Shifting applications and workloads to the cloud has many potential benefits, including increased efficiency, business agility, and security. 

However, many organizations experience unanticipated costs when moving to the cloud. Through 2024, research firm Gartner predicts 60 per cent of infrastructure and operations leaders will encounter public cloud cost overruns. Since the cloud is an operational – rather than a capital – expenditure, many IT managers believe it will save them money; but that isn’t necessarily the case. You need to have a solid cloud strategy and transition plan in place to make the most of your cloud budget. Following are nine steps you can take to control your cloud costs.

  1. Get better visibility into your data

    Invest in tools that allow you to monitor your cloud costs in real time. You should also make sure any applications you move to the cloud are stable, so you can accurately assess their performance before committing to a cloud contract. The last thing you want to do is to commit to a multi-year deal, and then have a cloud resource sitting idle and costing you money.
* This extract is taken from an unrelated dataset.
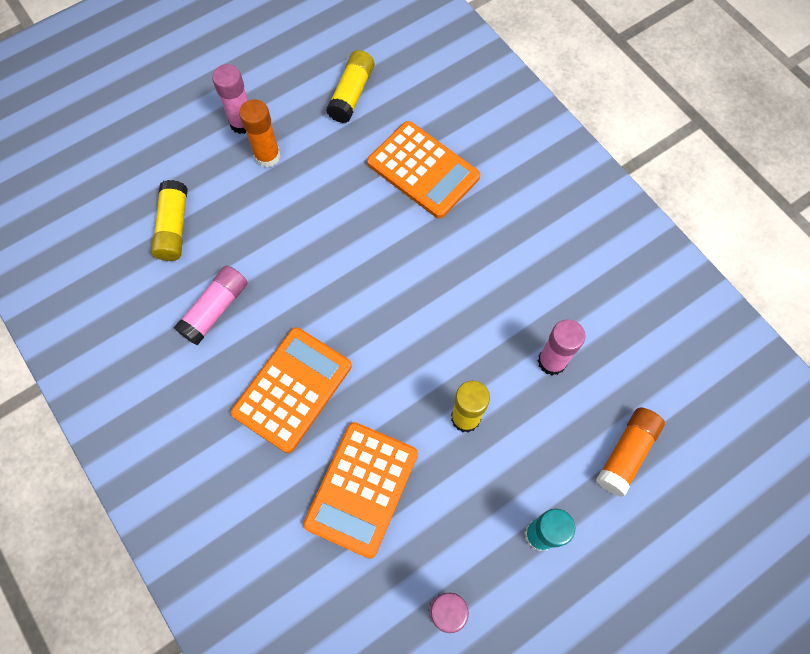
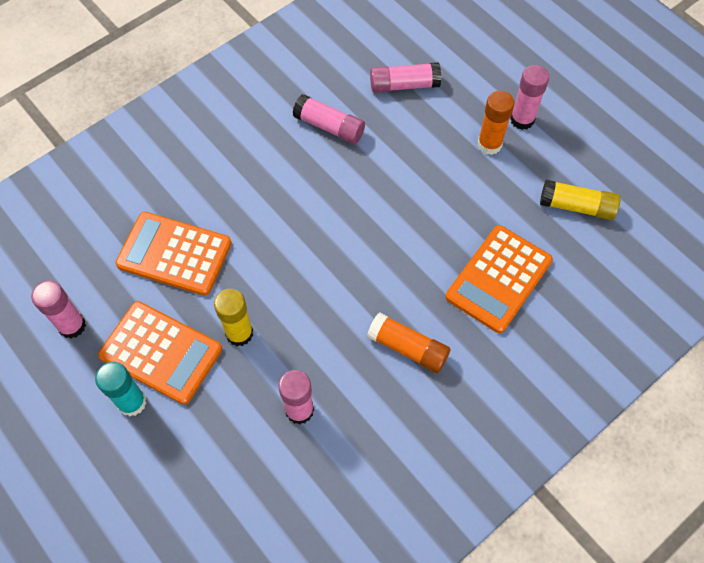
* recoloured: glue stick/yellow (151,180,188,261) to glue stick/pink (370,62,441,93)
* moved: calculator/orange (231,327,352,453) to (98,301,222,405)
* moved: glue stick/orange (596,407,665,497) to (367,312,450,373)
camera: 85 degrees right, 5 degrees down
  2. Review under-utilized resources

    Use cost analysis and optimization tools regularly to review your resources to decide if you’re buying more than you need. Many cloud services come with built-in applications that let you explore your costs and usage, but you can also use third-party solutions.

  3. Deploy a strong tagging structure

    Tags – metadata labels that let you organize your resources, ensuring different stakeholders have access to the data they need – can help keep your budget on track. Tags can be set to alert you if a department hits a spending threshold, and help you track your spending on a continuous basis.

  4. Take advantage of reserved and spot instances (where appropriate)

    Reserved and spot instances can give you discounted pricing compared to what you pay for on-demand instances. Reserved instances let you pre-pay for capacity over a set period of time – but it only makes sense if you wind up using that capacity. Spot instances become available when cloud providers have excess capacity and offer the instances at a discount. However, instances can be pulled at any time, so they aren’t appropriate for critical workloads.

  5. Have a scale-in and scale-out policy

    A scale-in and scale-out policy lets you automatically scale up when demand increases and scale down when demand drops. It’s ideal for applications that don’t have predictable load patterns, and helps make sure you’re not spending more than you should.   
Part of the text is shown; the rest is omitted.